5. We arrive at the vet, I get him out of the car with no problem or events, get him into the vet and in the exam room. Wonderful I’m thinking, so far so good.
6. The vet literally flew into the room which made both Gibson and I jump out of our skin! She begins the exam. Then I see the rectal thermometer. UH-OH. I’m thinking I need to get the towel and wrap him up but she had that thing plunged in him before I could react!!! Gibs never saw it coming!!! He flipped his tail a few times and the invading experience was done.
8. Then comes the needle. The vet is quick. She says she needs to give the shot in the hip. Great. No towel wrap again. He didn’t see that coming either and it was over before I knew it.
9. Huge sigh of relief.
10. We discuss the lion cut he will be getting and the blood work up that is needed. And thru the entire conversation Gibson laid quietly on the exam table. Little did I know HE was now plotting his revenge against me….. *insert evil meow
11. I pay the bill and get the estimate for the cut. $164, to buzz a freakin cat!!! Are you kidding me!
12. I’ll buy the damn trimmers, pin him to the floor and buzz him myself thank you very much.

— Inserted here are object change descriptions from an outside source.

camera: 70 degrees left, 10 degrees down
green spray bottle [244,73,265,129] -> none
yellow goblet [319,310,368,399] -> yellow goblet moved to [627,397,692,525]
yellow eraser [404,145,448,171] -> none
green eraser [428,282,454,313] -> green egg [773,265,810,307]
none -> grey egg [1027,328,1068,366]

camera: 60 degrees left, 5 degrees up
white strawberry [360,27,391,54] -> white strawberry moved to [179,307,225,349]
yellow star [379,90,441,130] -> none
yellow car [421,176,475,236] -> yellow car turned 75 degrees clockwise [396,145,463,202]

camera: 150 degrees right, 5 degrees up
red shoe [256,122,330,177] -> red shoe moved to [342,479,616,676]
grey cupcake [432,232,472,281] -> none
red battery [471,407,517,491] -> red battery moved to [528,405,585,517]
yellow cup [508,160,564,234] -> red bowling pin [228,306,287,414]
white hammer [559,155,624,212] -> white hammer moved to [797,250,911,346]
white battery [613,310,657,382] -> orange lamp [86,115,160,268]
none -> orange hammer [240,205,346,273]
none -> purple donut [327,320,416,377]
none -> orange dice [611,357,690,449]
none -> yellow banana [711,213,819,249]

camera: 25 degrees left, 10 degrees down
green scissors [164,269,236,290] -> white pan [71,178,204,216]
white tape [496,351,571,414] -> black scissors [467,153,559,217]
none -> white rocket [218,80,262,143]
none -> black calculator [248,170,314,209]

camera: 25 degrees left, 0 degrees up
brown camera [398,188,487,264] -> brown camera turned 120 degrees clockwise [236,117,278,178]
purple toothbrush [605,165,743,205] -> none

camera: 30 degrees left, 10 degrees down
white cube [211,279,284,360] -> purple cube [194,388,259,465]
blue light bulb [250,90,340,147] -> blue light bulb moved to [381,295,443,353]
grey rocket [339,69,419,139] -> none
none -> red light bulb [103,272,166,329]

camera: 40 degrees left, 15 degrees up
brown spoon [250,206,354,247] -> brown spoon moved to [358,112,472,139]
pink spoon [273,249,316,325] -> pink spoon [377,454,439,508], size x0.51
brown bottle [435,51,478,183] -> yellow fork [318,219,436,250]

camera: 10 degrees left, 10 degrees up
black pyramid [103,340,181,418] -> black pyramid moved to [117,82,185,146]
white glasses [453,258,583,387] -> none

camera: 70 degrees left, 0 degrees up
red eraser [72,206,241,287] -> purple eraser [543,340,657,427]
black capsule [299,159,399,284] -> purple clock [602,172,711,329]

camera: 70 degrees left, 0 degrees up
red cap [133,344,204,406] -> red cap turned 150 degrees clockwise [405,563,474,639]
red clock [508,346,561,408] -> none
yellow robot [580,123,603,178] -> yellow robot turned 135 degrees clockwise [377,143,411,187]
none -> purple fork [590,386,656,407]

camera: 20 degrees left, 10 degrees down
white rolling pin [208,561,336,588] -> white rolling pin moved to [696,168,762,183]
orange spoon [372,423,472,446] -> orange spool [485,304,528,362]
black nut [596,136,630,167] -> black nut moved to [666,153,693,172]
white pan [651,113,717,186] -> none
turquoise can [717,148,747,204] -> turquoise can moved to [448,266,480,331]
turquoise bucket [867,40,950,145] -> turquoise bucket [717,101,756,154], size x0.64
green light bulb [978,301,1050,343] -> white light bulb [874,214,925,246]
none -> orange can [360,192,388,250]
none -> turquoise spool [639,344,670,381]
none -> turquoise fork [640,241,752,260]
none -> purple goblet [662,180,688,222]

13. I get him to the car. And this is where his revenge begins. The minute, no, that would be the second I placed him on the passenger seat and removed my hand he bolts right out of the car!!!!
14. Lucky for me he’s fat because when I reached out for him, I grabbed a handful of that fat and he didn’t get far! He was just under the car door so it was a stretch but I managed to drag him back my way. I wrapped him again, snuggly, and shut the door.
15. Cat fur all over my car now. Damn.
16. Cat fur in my eyes. Double damn.
17. Meow fest begins.
18. Gibson wiggles out of the towel and sits on my lap the rest of the way home. Fine, whatever.
19. I pull into my parking lot, grab the cat and sit him on the passenger seat again.
20. The minute, I mean second, the door opens he bolts. Wasn’t expecting that again.
21. I’m thinking how wonderful is this. I just spend the morning and 60 buck at the vet for a cat that just ran away and is gonna get hit by a car. Lucky for me he ran straight for the door to our building.
22. But by then I was in a panic and just ran after him. I scoop him up and go back for that damn towel. Start to wrap him up and the fight begins.
23. The fat cat bolted again. I am seriously PO’d now……
24. Once again I grabbed a handful of fat and drug him back to me again, but he put up a good fight. I managed to get him wrapped snuggly, tucked the 20 pounds of angry cat under my arm like a football, grabbed my bag and locked the car. I can feel his tail slapping my ass. I wanted to slap his too.
25. The bastard has been napping all day.